#### Data extract:
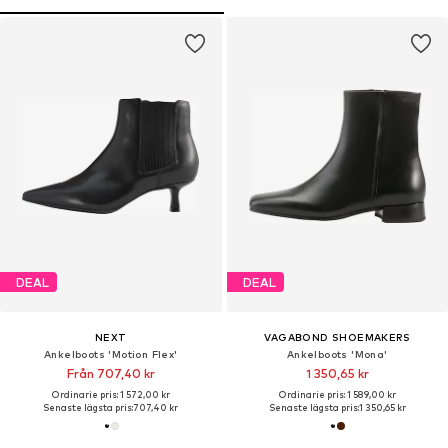
DEAL
DEAL
NEXT
VAGABOND SHOEMAKERS
Ankelboots 'Motion Flex'
Ankelboots 'Mona'
Från 707,40 kr
1 350,65 kr
Ordinarie pris: 1 572,00 kr
Ordinarie pris: 1 589,00 kr
Senaste lägsta pris:
707,40 kr
Senaste lägsta pris:
1 350,65 kr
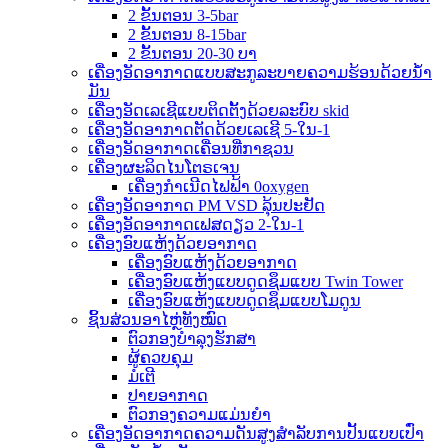
2 ຂັ້ນຕອນ 3-5bar
2 ຂັ້ນຕອນ 8-15bar
2 ຂັ້ນຕອນ 20-30 ບາ
ເຄື່ອງອັດອາກາດແບບສະກູລະບາຍຄວາມຮ້ອນດ້ວຍນ້ຳ
ມັນ
ເຄື່ອງອັດເລເຊີແບບຕິດຕັ້ງດ້ວຍລະບົບ skid
ເຄື່ອງອັດອາກາດຕັດດ້ວຍເລເຊີ 5-ໃນ-1
ເຄື່ອງອັດອາກາດເຄື່ອນທີ່ກາຊວນ
ເຄື່ອງຜະລິດໄນໂຕຣເຈນ
ເຄື່ອງກຳເນີດໄຟຟ້າ 0oxygen
ເຄື່ອງອັດອາກາດ PM VSD ລຸ້ນປະຢັດ
ເຄື່ອງອັດອາກາດເຟສດຽວ 2-ໃນ-1
ເຄື່ອງອົບແຫ້ງດ້ວຍອາກາດ
ເຄື່ອງອົບແຫ້ງດ້ວຍອາກາດ
ເຄື່ອງອົບແຫ້ງແບບດູດຊຶມແບບ Twin Tower
ເຄື່ອງອົບແຫ້ງແບບດູດຊຶມແບບໂມດູນ
ຊິ້ນສ່ວນອາໄຫຼ່ທັງໝົດ
ຕົວກອງບຳລຸງຮັກສາ
ຜູ້ຄວບຄຸມ
ມໍເຕີ
ປາຍອາກາດ
ຕົວກອງຄວາມແມ່ນຍໍາ
ເຄື່ອງອັດອາກາດຄວາມດັນສູງສຳລັບການປັ້ນແບບເປົ່າ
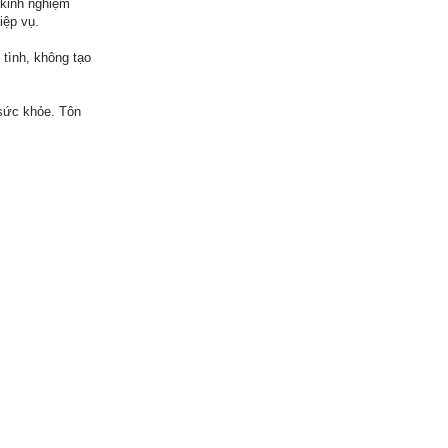
 kinh nghiệm
iệp vụ.
 tình, không tạo
sức khỏe. Tôn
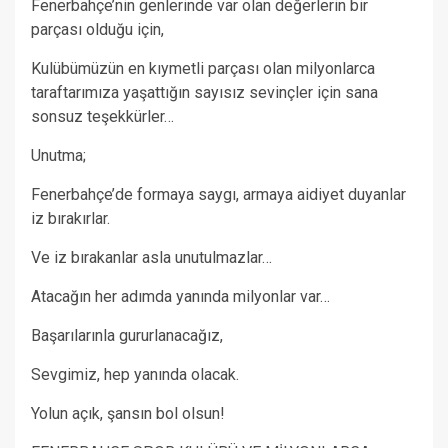
Fenerbahçe’nin genlerinde var olan değerlerin bir
parçası olduğu için,
Kulübümüzün en kıymetli parçası olan milyonlarca
taraftarımıza yaşattığın sayısız sevinçler için sana
sonsuz teşekkürler…
Unutma;
Fenerbahçe’de formaya saygı, armaya aidiyet duyanlar
iz bırakırlar.
Ve iz bırakanlar asla unutulmazlar…
Atacağın her adımda yanında milyonlar var…
Başarılarınla gururlanacağız,
Sevgimiz, hep yanında olacak.
Yolun açık, şansın bol olsun!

#### What you should do:
Please retype the text of the listing above line for line, leaving out the picture markers.

#### Expected output:
DEAL
DEAL
NEXT
VAGABOND SHOEMAKERS
Ankelboots 'Motion Flex'
Ankelboots 'Mona'
Från 707,40 kr
1 350,65 kr
Ordinarie pris: 1 572,00 kr
Ordinarie pris: 1 589,00 kr
Senaste lägsta pris:
707,40 kr
Senaste lägsta pris:
1 350,65 kr
2 ຂັ້ນຕອນ 3-5bar
2 ຂັ້ນຕອນ 8-15bar
2 ຂັ້ນຕອນ 20-30 ບາ
ເຄື່ອງອັດອາກາດແບບສະກູລະບາຍຄວາມຮ້ອນດ້ວຍນ້ຳ
ມັນ
ເຄື່ອງອັດເລເຊີແບບຕິດຕັ້ງດ້ວຍລະບົບ skid
ເຄື່ອງອັດອາກາດຕັດດ້ວຍເລເຊີ 5-ໃນ-1
ເຄື່ອງອັດອາກາດເຄື່ອນທີ່ກາຊວນ
ເຄື່ອງຜະລິດໄນໂຕຣເຈນ
ເຄື່ອງກຳເນີດໄຟຟ້າ 0oxygen
ເຄື່ອງອັດອາກາດ PM VSD ລຸ້ນປະຢັດ
ເຄື່ອງອັດອາກາດເຟສດຽວ 2-ໃນ-1
ເຄື່ອງອົບແຫ້ງດ້ວຍອາກາດ
ເຄື່ອງອົບແຫ້ງດ້ວຍອາກາດ
ເຄື່ອງອົບແຫ້ງແບບດູດຊຶມແບບ Twin Tower
ເຄື່ອງອົບແຫ້ງແບບດູດຊຶມແບບໂມດູນ
ຊິ້ນສ່ວນອາໄຫຼ່ທັງໝົດ
ຕົວກອງບຳລຸງຮັກສາ
ຜູ້ຄວບຄຸມ
ມໍເຕີ
ປາຍອາກາດ
ຕົວກອງຄວາມແມ່ນຍໍາ
ເຄື່ອງອັດອາກາດຄວາມດັນສູງສຳລັບການປັ້ນແບບເປົ່າ
 kinh nghiệm
iệp vụ.
 tình, không tạo
sức khỏe. Tôn
Fenerbahçe’nin genlerinde var olan değerlerin bir
parçası olduğu için,
Kulübümüzün en kıymetli parçası olan milyonlarca
taraftarımıza yaşattığın sayısız sevinçler için sana
sonsuz teşekkürler…
Unutma;
Fenerbahçe’de formaya saygı, armaya aidiyet duyanlar
iz bırakırlar.
Ve iz bırakanlar asla unutulmazlar…
Atacağın her adımda yanında milyonlar var…
Başarılarınla gururlanacağız,
Sevgimiz, hep yanında olacak.
Yolun açık, şansın bol olsun!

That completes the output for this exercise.